== Page extract ==
# Forum Home Renovation Electrical  Light circuit in insulated cathedral ceiling

## Compleat Amateu

G'day All.  I'm gradually retrospectively insulating a series of rooms with cathedral ceiling, either by removing the plaster linings and adding insulation from below, or removing tiles and adding from above.  In either case, the result is plasterboard-insulation-sarking-tiles all in approx 140mm layer.
What's the best way to protect light circuits from getting too hot?  Leave them lying on the plasterboard and under the insulation?  On top of the insulation and under the sarking and tiles?  Or enclose the cable in a conduit - which would be a PITA in retrofit, but can be done.  Am I over-thinking this?

== Questions on the material ==
[1] Decide whether each statement below agrees with the cathedral ceiling insulation post. Answer yes or no for each, and quote the deciding words from the post. (a) The poster is insulating all the rooms at once. (b) Insulation is being added either from below or from above. (c) The poster says conduit cannot be used in a retrofit.
[2] Answer these questions from the cathedral ceiling insulation post:
(a) About how thick is the finished ceiling layer?
(b) In what order are the layers in the finished ceiling?
(c) What does the poster want to protect the light circuits from?
[3] Pick up the forum post about insulating the cathedral ceiling and keep writing it from the point where it stops.

[Stored data entries]

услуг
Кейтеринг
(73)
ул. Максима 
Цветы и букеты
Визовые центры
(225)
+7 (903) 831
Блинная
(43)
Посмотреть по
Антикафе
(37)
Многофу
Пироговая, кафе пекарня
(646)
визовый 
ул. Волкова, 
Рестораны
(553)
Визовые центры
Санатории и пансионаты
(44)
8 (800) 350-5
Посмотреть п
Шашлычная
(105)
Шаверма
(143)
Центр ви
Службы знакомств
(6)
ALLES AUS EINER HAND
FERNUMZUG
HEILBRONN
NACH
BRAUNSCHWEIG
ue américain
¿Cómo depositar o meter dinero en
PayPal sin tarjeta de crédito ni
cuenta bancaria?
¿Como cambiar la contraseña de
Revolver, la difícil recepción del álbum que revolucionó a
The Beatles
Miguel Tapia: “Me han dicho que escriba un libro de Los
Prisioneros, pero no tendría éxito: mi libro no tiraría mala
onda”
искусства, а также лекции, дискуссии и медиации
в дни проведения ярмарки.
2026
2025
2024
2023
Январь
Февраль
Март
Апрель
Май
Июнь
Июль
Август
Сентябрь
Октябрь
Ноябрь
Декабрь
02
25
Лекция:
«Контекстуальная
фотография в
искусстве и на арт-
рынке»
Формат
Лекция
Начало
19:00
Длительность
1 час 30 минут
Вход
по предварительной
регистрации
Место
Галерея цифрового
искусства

== Task answers ==
[1]
(a) No: "I'm gradually retrospectively insulating a series of rooms with cathedral ceiling"
(b) Yes: "either by removing the plaster linings and adding insulation from below, or removing tiles and adding from above"
(c) No: "which would be a PITA in retrofit, but can be done"

[2]
(a) Approximately 140mm.
(b) Plasterboard, insulation, sarking, tiles.
(c) Getting too hot.

[3]
Cheers

----------


## chrisp

Don’t worry about trying to keep the cable cool, it is more important that the cable not carry more current than it safely can once ‘fully surrounded by insulation’. What you need to do is call your electrician and have them change the circuit breaker to suit the current carrying capacity of the cable in insulation.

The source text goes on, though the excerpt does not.